### Records for the exercise
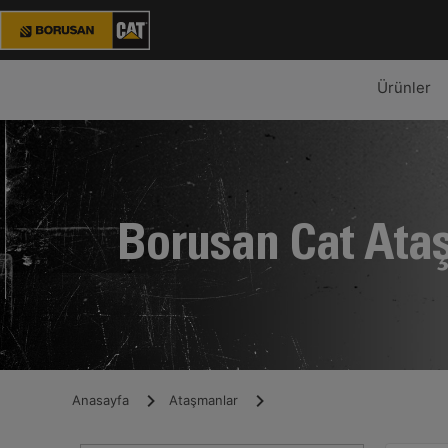
Ürünler
Borusan Cat Ata
Anasayfa
Ataşmanlar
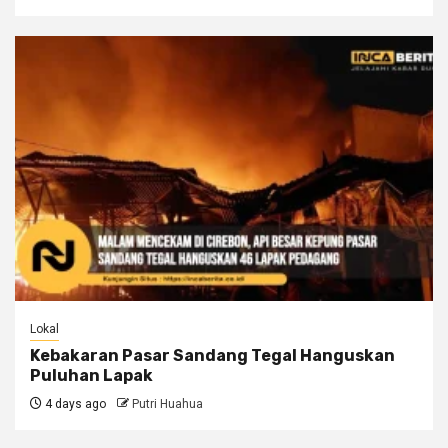
Lokal
Kebakaran Pasar Sandang Tegal Hanguskan
Puluhan Lapak
4 days ago
Putri Huahua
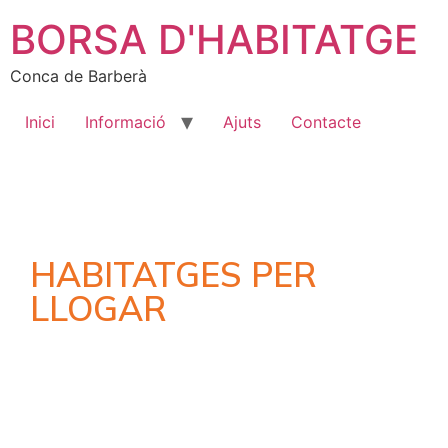
BORSA D'HABITATGE
Conca de Barberà
Inici
Informació
Ajuts
Contacte
HABITATGES PER
LLOGAR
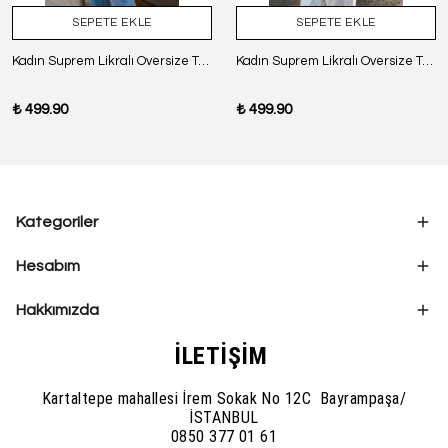
SEPETE EKLE
SEPETE EKLE
Kadın Suprem Likralı Oversize T-Shirt - SİYAH
Kadın Suprem Likralı Oversize T-Shirt - BORDO
₺ 499.90
₺ 499.90
Kategoriler
Hesabım
Hakkımızda
İLETİŞİM
Kartaltepe mahallesi İrem Sokak No 12C Bayrampaşa/
İSTANBUL
0850 377 01 61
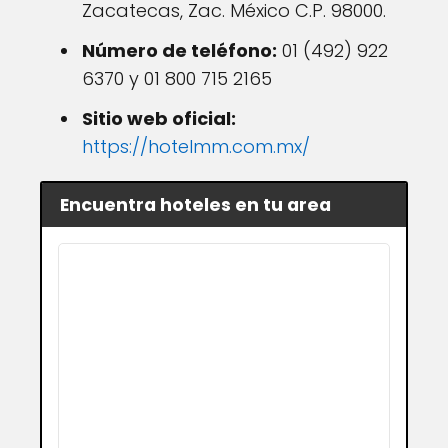
Zacatecas, Zac. México C.P. 98000.
Número de teléfono:
01 (492) 922
6370 y 01 800 715 2165
Sitio web oficial:
https://hotelmm.com.mx/
Encuentra hoteles en tu area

### Exercise requirements
Rewrite the text of all the entries above, changing "days" to "weeks" and keeping everything else the same. Leave out the pictures.

### Written answer
Ürünler
Borusan Cat Ata
Anasayfa
Ataşmanlar
Lokal
Kebakaran Pasar Sandang Tegal Hanguskan
Puluhan Lapak
4 weeks ago
Putri Huahua
BORSA D'HABITATGE
Conca de Barberà
Inici
Informació
Ajuts
Contacte
HABITATGES PER
LLOGAR
SEPETE EKLE
SEPETE EKLE
Kadın Suprem Likralı Oversize T-Shirt - SİYAH
Kadın Suprem Likralı Oversize T-Shirt - BORDO
₺ 499.90
₺ 499.90
Kategoriler
Hesabım
Hakkımızda
İLETİŞİM
Kartaltepe mahallesi İrem Sokak No 12C Bayrampaşa/
İSTANBUL
0850 377 01 61
Zacatecas, Zac. México C.P. 98000.
Número de teléfono:
01 (492) 922
6370 y 01 800 715 2165
Sitio web oficial:
https://hotelmm.com.mx/
Encuentra hoteles en tu area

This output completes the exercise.